While she knows what I am writing about, I won’t discuss the book while it is in progress. I do this for two reasons: I don’t want to commit myself to a certain line of work. And, knowing I will share the book with her I would like her to come to it with an open mind. 

I want her response for good reasons. She is a passionate reader whose consumption of books—non-fiction and fiction—quite out-distances me. Most importantly, when she hears a new book of mine she offers unvarnished critiques. Such as:

“Your editor won’t like this.” 

“It’s confusing.” 

And a few times she’s fallen asleep, the most powerful criticism of all. 

But let me hasten to say her responses have been positive far more often than not, which is always a great relief to me. 

All that said there is another major reason why I share the book with her. When I read aloud all kinds of things happen because there is—for me a change. I go from seeing the text to hearing the text. That is, I turn from being a writer to becoming a reader. What is the result? 

The following are in no particular order: 

I notice word repetitions. 

I catch poor sentence structure. 

I catch plot repetitions. 

I see illogical moments. 

I catch punctuation errors. 

I note spelling and grammar glitches. 

More than anything I note omissions in the storyline and character development. 

When I do my reading I have a pen in hand and I either make quick changes or put an X in the margin.
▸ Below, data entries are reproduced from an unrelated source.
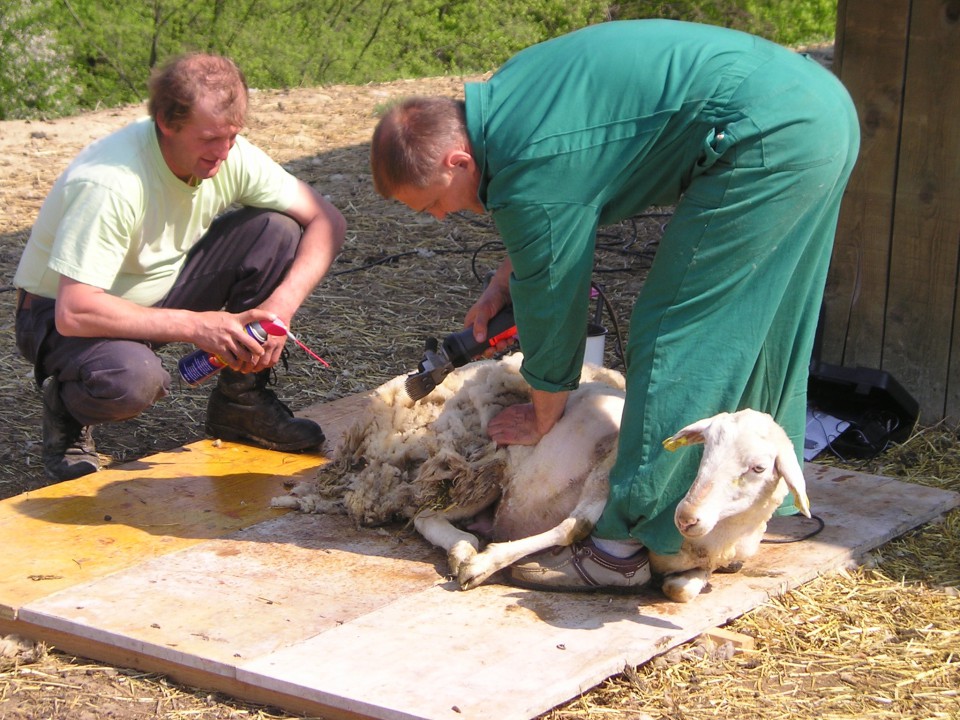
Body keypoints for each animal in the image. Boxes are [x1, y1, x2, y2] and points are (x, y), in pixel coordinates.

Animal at [272, 354, 808, 600]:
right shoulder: (606, 470)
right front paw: (488, 564)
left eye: (758, 467)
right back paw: (465, 549)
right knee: (426, 516)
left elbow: (682, 588)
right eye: (704, 448)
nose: (688, 516)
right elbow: (577, 526)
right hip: (479, 471)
When I return to my computer and work through my notes, that X alerts me to the fact that I have to work on this section. 

These readings never fail to help me write a better book. 
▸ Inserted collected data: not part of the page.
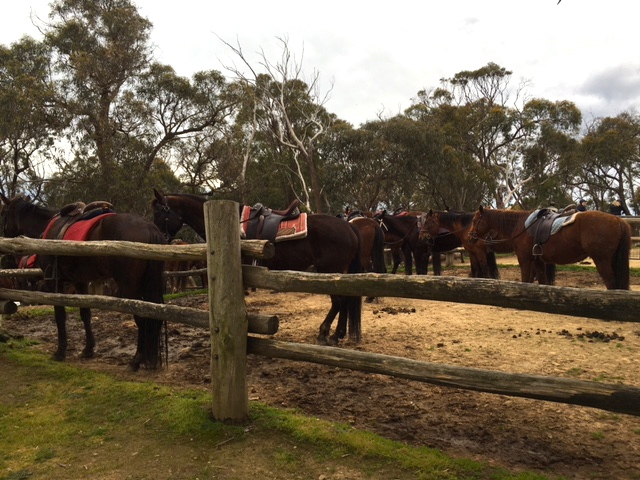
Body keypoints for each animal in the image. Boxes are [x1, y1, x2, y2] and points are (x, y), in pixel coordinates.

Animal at [0, 193, 165, 370]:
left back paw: (136, 359)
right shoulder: (80, 282)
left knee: (142, 316)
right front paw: (88, 349)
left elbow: (60, 315)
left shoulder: (54, 282)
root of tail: (149, 228)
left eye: (3, 213)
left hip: (130, 287)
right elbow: (85, 314)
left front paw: (60, 351)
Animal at [149, 189, 360, 344]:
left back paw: (325, 333)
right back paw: (338, 334)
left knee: (338, 301)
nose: (159, 236)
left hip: (330, 270)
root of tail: (348, 227)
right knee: (344, 300)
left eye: (159, 212)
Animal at [468, 206, 628, 288]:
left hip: (602, 260)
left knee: (611, 282)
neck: (521, 225)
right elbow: (542, 282)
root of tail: (618, 220)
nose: (470, 236)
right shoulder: (538, 261)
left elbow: (525, 280)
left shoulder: (525, 260)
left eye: (475, 220)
(I once read that Madeleine L’Engle [A Wrinkle in Time] had her husband—who was an actor—read her manuscripts to her. I don’t have that courage.) 

As I’ve noted many times in this space my mantra is, “Writers don’t write writing. They write reading.” 
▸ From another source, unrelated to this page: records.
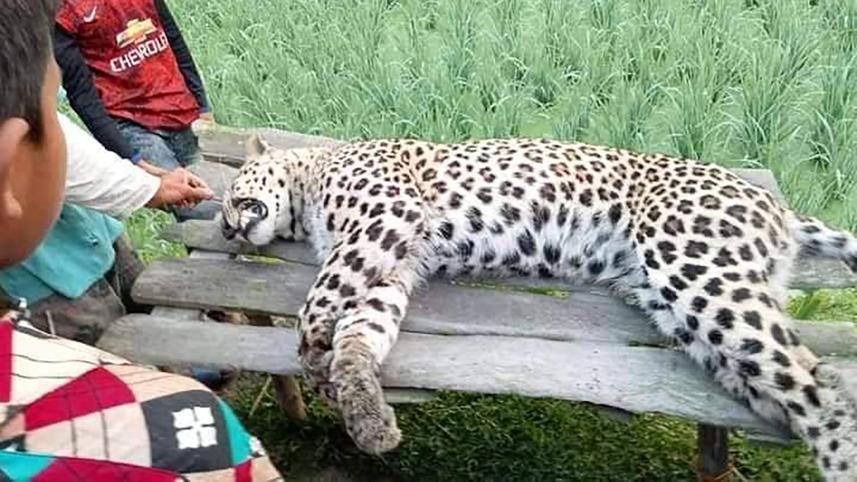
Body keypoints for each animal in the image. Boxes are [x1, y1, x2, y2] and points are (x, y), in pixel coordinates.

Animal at [220, 133, 857, 481]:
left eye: (232, 197)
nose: (227, 230)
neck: (309, 183)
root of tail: (775, 203)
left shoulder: (385, 220)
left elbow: (319, 300)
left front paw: (312, 356)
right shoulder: (392, 266)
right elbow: (359, 334)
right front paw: (367, 419)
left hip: (695, 269)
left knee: (821, 386)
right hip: (688, 315)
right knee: (789, 383)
Reading aloud is one way I focus on the reading. 

What was my wife’s response when I read the new book to her? 

“It’s good. Much better. I like it.” 


Next stop: my editor. 

Then, reader, you. 

4 thoughts on “Reading my manuscript to my wife”

  1. Oh how I love this. For so many years I read aloud to my students and read aloud well. Now it is my grandchildren. I learned early on that it had to be full of life, but not sing-song reading. Did you know the famous literacy teacher, Nancie Atwell, included a similar phrase in her incredible book, “In the Middle” : Readers read writing, writers write reading. It was her way of getting her middle school age students to put voice and intention in their work and to make the idea of an author/writer being connected to a human being. And more. The school she built from the proceeds of that top-selling book is in Maine and continues her legacy of reading and writing workshop, ideas that emanated from Donald Graves. And I know for a fact that reading aloud any piece I write be it an email, a poem, a comment, etc. gets better from reading it aloud. You are right. You see differently. I love how you have explained this, you such a prolific, brilliant and honored writer. Thank you once again for this blog. I enjoy reading it as often as I am able.

  2. Your posts are so inspiring! They give me great ideas to share with my 3rd grade writers. Thank you!